#### What needs to be done:
Set down each record exactly. Omit the pictures.

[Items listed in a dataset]
====================
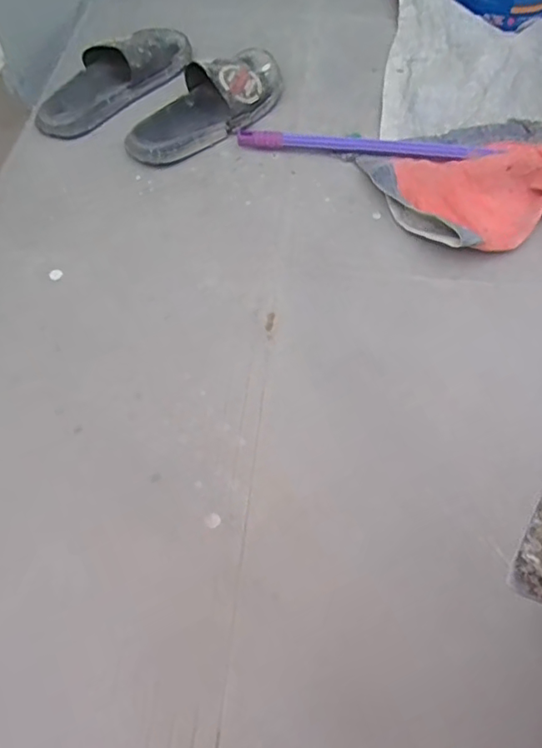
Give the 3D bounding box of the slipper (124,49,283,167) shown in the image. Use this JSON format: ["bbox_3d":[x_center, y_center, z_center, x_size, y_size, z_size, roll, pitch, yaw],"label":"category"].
[{"bbox_3d":[-0.091,-0.404,0.837,0.284,0.058,0.115,-37,66,-19],"label":"slipper"}]

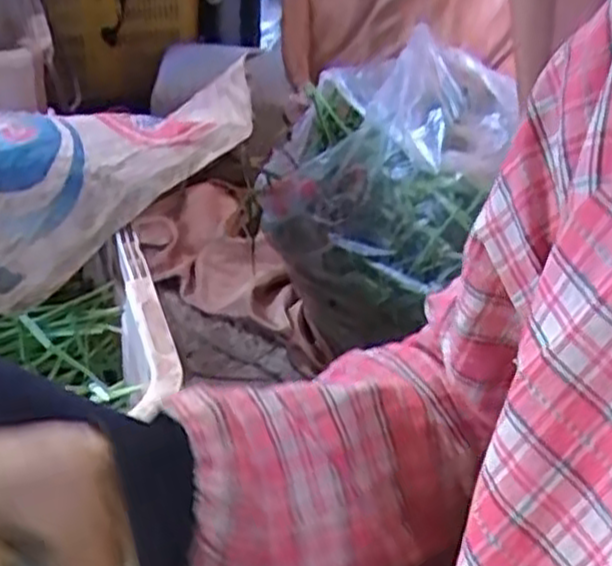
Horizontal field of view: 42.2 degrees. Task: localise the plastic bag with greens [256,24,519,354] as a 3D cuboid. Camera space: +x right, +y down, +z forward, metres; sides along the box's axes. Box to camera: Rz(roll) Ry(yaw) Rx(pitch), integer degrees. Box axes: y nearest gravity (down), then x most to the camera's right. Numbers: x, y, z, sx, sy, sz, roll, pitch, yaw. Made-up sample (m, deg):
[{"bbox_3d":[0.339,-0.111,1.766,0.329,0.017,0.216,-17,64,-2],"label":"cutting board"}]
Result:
[{"bbox_3d":[0.100,-0.127,0.988,0.265,0.251,0.320,18,39,20],"label":"plastic bag with greens"}]

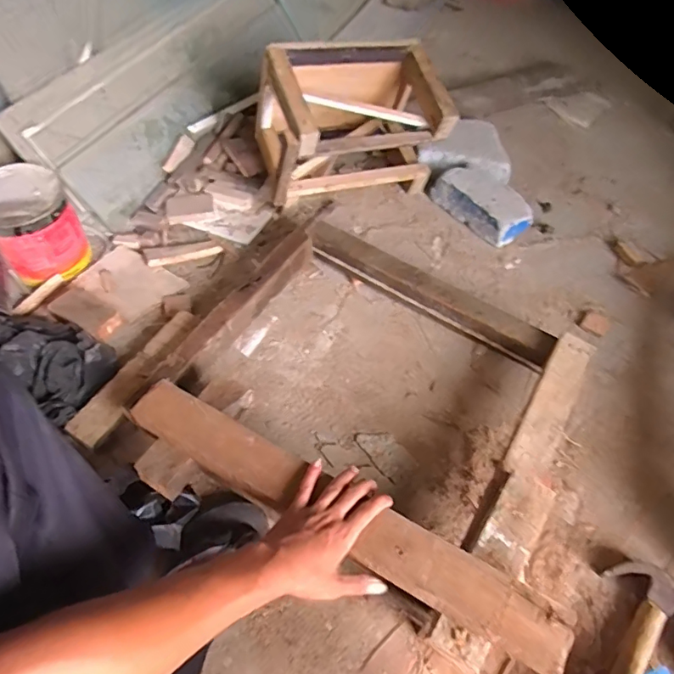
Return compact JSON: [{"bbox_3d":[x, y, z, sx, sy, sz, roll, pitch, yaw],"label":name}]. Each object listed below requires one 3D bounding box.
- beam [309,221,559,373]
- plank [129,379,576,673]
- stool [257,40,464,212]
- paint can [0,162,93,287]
[{"bbox_3d":[0.154,-0.079,0.918,0.471,0.084,0.044,31,59,18],"label":"beam"},{"bbox_3d":[-0.009,0.197,0.583,0.543,0.031,0.071,27,58,17],"label":"plank"},{"bbox_3d":[0.017,-0.430,1.035,0.345,0.271,0.239,-17,57,-15],"label":"stool"},{"bbox_3d":[-0.545,-0.199,0.910,0.143,0.159,0.136,1,55,-2],"label":"paint can"}]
====================
#### Task output:
Give the 3D bounding box of the slipper (124,49,283,167) shown in the image. Use this JSON format: ["bbox_3d":[x_center, y_center, z_center, x_size, y_size, z_size, roll, pitch, yaw],"label":"category"].
[{"bbox_3d":[-0.091,-0.404,0.837,0.284,0.058,0.115,-37,66,-19],"label":"slipper"}]

Horizontal field of view: 42.2 degrees. Task: localise the plastic bag with greens [256,24,519,354] as a 3D cuboid. Camera space: +x right, +y down, +z forward, metres; sides along the box's axes. Box to camera: Rz(roll) Ry(yaw) Rx(pitch), integer degrees. Box axes: y nearest gravity (down), then x most to the camera's right. Numbers: x, y, z, sx, sy, sz, roll, pitch, yaw. Made-up sample (m, deg):
[{"bbox_3d":[0.339,-0.111,1.766,0.329,0.017,0.216,-17,64,-2],"label":"cutting board"}]
Result:
[{"bbox_3d":[0.100,-0.127,0.988,0.265,0.251,0.320,18,39,20],"label":"plastic bag with greens"}]

Return compact JSON: [{"bbox_3d":[x, y, z, sx, sy, sz, roll, pitch, yaw],"label":name}]. Each object listed below requires one 3D bounding box.
- beam [309,221,559,373]
- plank [129,379,576,673]
- stool [257,40,464,212]
- paint can [0,162,93,287]
[{"bbox_3d":[0.154,-0.079,0.918,0.471,0.084,0.044,31,59,18],"label":"beam"},{"bbox_3d":[-0.009,0.197,0.583,0.543,0.031,0.071,27,58,17],"label":"plank"},{"bbox_3d":[0.017,-0.430,1.035,0.345,0.271,0.239,-17,57,-15],"label":"stool"},{"bbox_3d":[-0.545,-0.199,0.910,0.143,0.159,0.136,1,55,-2],"label":"paint can"}]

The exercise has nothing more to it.